Character for character, transcribe the entries below, minus the images.

######

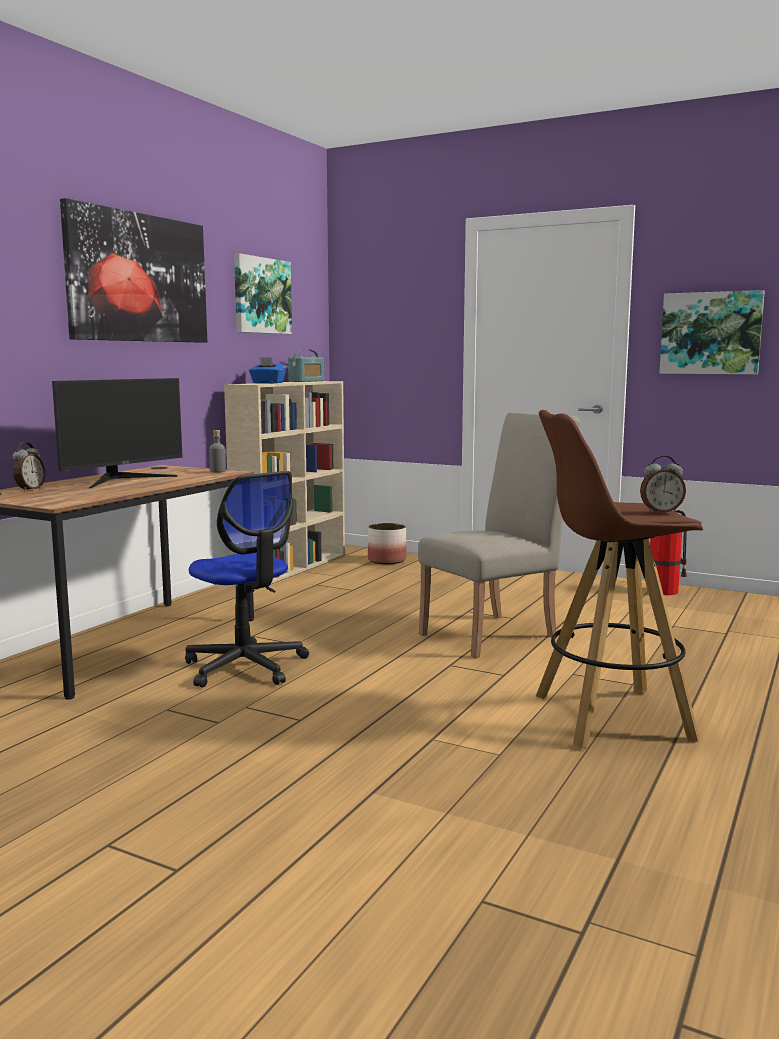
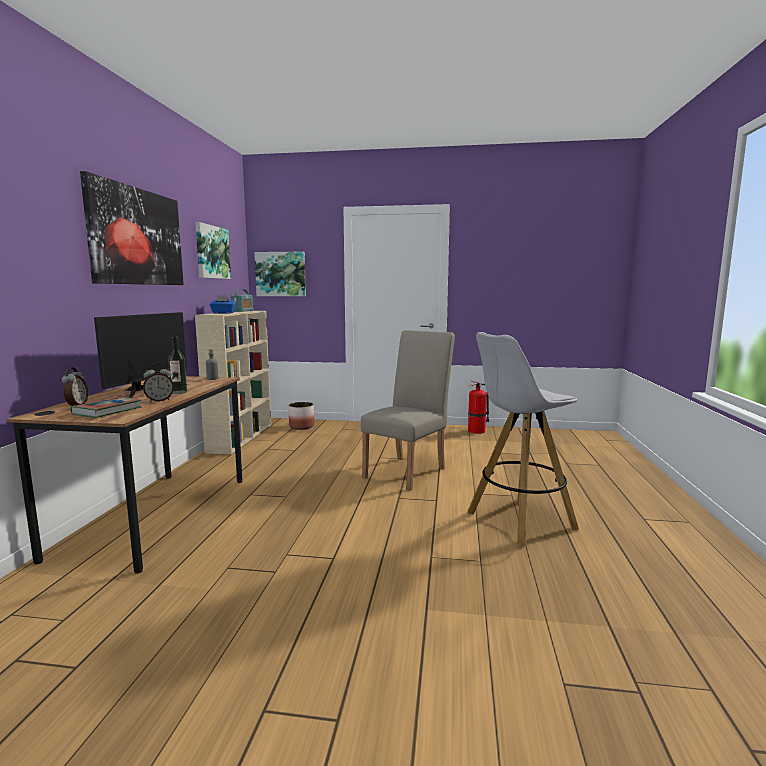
camera: 20 degrees left, 0 degrees up
(53, 496) = (107, 411): none -> book
(156, 483) = (179, 392): none -> bottle
(245, 667) = (263, 520): office chair -> none
(609, 717) = (519, 521): brown stool -> white stool
(661, 511) = (544, 392): alarm clock -> alarm clock (159, 400)
(711, 333) = (495, 281): picture -> picture (281, 274)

######

● RESPONSE TO THE EXERCISE
camera: 20 degrees left, 0 degrees up
(53, 496) = (107, 411): none -> book
(156, 483) = (179, 392): none -> bottle
(245, 667) = (263, 520): office chair -> none
(609, 717) = (519, 521): brown stool -> white stool
(661, 511) = (544, 392): alarm clock -> alarm clock (159, 400)
(711, 333) = (495, 281): picture -> picture (281, 274)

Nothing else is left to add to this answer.